@StvWinter: Harking back to #dnd B/X. 1H wpns did 1d6, 2H did 1d8. A dwarf got no + for using ax, no - for using sword. Clean.
I started to look at the B/X weapons similar to my previous look at the Labyrinth Lord weapons. I decided, though, to make a flow chart to help players choose a weapon. I didn’t finish. It seemed much too complex. And backwards.
I want weapon choice to be 90% roleplaying and 10% weapon stats. Sure, there advantages and disadvantages between a sword, a mace, an axe, and warhammer. But those differences are more subtle than the D&D combat system.
On the other hand, I don’t want it to be too abstract either. There should, e.g., be some mechanical trade-off to choosing a two-handed weapon. I also don’t want weapons to feel too different from what I know about real medieval weapons. And I want a weapon’s price to reflect its value in the game.

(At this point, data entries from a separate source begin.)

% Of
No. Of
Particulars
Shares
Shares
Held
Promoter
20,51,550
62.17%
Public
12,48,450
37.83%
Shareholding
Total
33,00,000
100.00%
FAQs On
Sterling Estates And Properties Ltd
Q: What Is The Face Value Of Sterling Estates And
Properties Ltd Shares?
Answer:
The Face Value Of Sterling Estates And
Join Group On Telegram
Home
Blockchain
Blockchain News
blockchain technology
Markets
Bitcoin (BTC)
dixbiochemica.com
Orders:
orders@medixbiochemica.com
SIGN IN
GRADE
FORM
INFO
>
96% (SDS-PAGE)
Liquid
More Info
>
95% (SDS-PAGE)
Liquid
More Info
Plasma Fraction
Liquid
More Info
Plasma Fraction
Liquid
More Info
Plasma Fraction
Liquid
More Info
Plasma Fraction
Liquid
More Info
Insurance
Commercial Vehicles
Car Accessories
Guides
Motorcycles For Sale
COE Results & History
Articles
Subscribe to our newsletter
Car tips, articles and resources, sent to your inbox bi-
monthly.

Generic weapons—where the player “buys” the stats and provides their own description—also helps represent the great variety of weapons. Not only different types of weapons, but the variations within a type.

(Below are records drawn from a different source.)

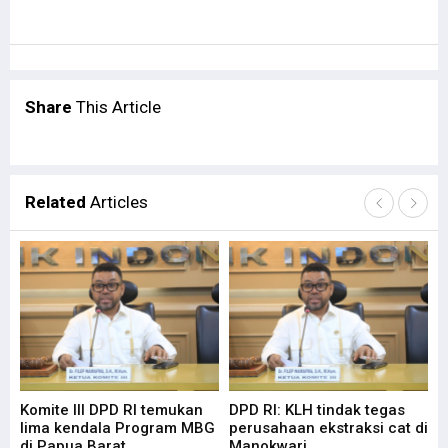
Share
This Article
Related
Articles
Komite III DPD RI temukan
DPD RI: KLH tindak tegas
Su
lima kendala Program MBG
perusahaan ekstraksi cat di
Ba
di Papua Barat
Manokwari
Pa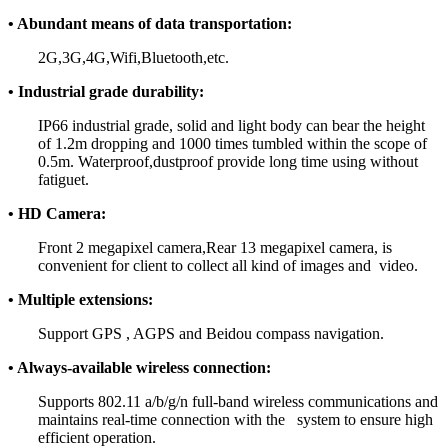
• Abundant means of data transportation:
2G,3G,4G,Wifi,Bluetooth,etc.
• Industrial grade durability:
IP66 industrial grade, solid and light body can bear the height
of 1.2m dropping and 1000 times tumbled within the scope of
0.5m. Waterproof,dustproof provide long time using without
fatiguet.
• HD Camera:
Front 2 megapixel camera,Rear 13 megapixel camera, is
convenient for client to collect all kind of images and video.
• Multiple extensions:
Support GPS , AGPS and Beidou compass navigation.
• Always-available wireless connection:
Supports 802.11 a/b/g/n full-band wireless communications and
maintains real-time connection with the system to ensure high
efficient operation.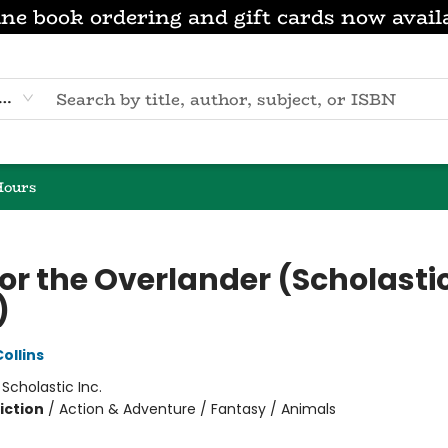
ne book ordering and gift cards now avail
eyword
Hours
or the Overlander (Scholasti
)
ollins
:
Scholastic Inc.
iction
/
Action & Adventure / Fantasy / Animals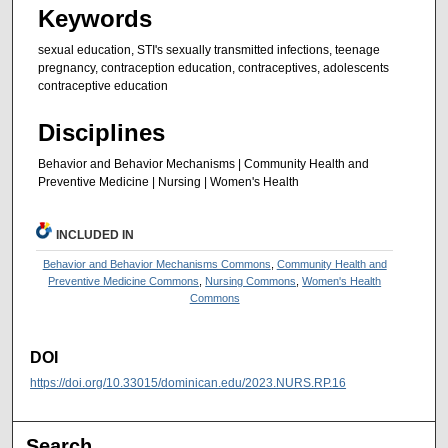
Keywords
sexual education, STI's sexually transmitted infections, teenage
pregnancy, contraception education, contraceptives, adolescents
contraceptive education
Disciplines
Behavior and Behavior Mechanisms | Community Health and
Preventive Medicine | Nursing | Women's Health
INCLUDED IN
Behavior and Behavior Mechanisms Commons
,
Community Health and
Preventive Medicine Commons
,
Nursing Commons
,
Women's Health
Commons
DOI
https://doi.org/10.33015/dominican.edu/2023.NURS.RP.16
Search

I looked at the weapons in Lamenations of the Flame Princess Weird Fantasy Role-playing. I like its choices a lot, but decided to tweak some things differently.

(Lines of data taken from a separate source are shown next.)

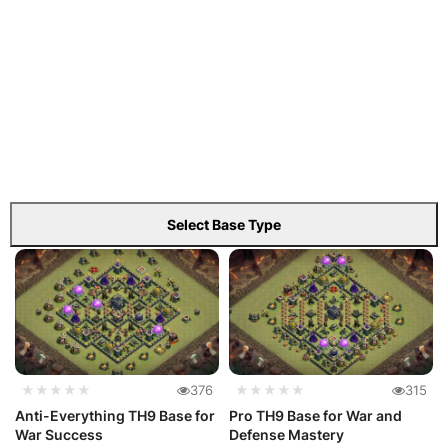
Select Base Type
★★★★★
376
★★★★★
315
Anti-Everything TH9 Base for
Pro TH9 Base for War and
War Success
Defense Mastery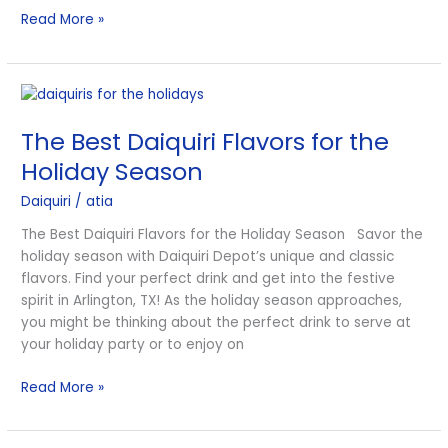
Read More »
The
Best
The Best Daiquiri Flavors for the
Daiquiri
Flavors
Holiday Season
for
Daiquiri
/
atia
the
Holiday
The Best Daiquiri Flavors for the Holiday Season Savor the
Season
holiday season with Daiquiri Depot’s unique and classic
flavors. Find your perfect drink and get into the festive
spirit in Arlington, TX! As the holiday season approaches,
you might be thinking about the perfect drink to serve at
your holiday party or to enjoy on
Read More »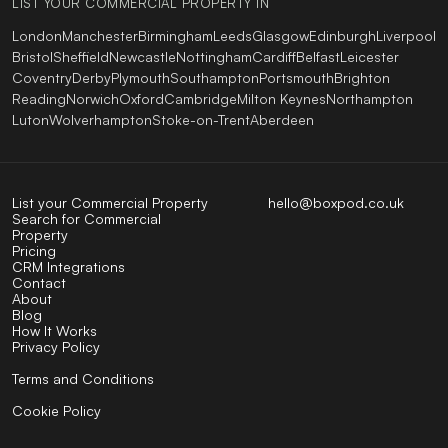
LIST YOUR COMMERCIAL PROPERTY IN
London
Manchester
Birmingham
Leeds
Glasgow
Edinburgh
Liverpool
Bristol
Sheffield
Newcastle
Nottingham
Cardiff
Belfast
Leicester
Coventry
Derby
Plymouth
Southampton
Portsmouth
Brighton
Reading
Norwich
Oxford
Cambridge
Milton Keynes
Northampton
Luton
Wolverhampton
Stoke-on-Trent
Aberdeen
List your Commercial Property
hello@boxpod.co.uk
Search for Commercial
Property
Pricing
CRM Integrations
Contact
About
Blog
How It Works
Privacy Policy
Terms and Conditions
Cookie Policy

I should probably touch on variable damage by weapon. I’ve been a big fan of the B/X (by the book) standard d6 for all weapons. I also believe that—all other things being equal—the longer weapon has the advantage. So, I kept looking at different ways to model that. Then I realized that B/X’s optional (but de facto standard) variable damage by weapon does that just fine. After all, “damage” in D&D is abstract. A bigger damage die just represents some abstract advantage.
I still like the idea of variable damage by class or a damage cap by class, but I think the variable hit die by class handles class differences enough.
So, I didn’t end up with anything quite as simple and clean as Steve’s summary, but we’ll see how it goes.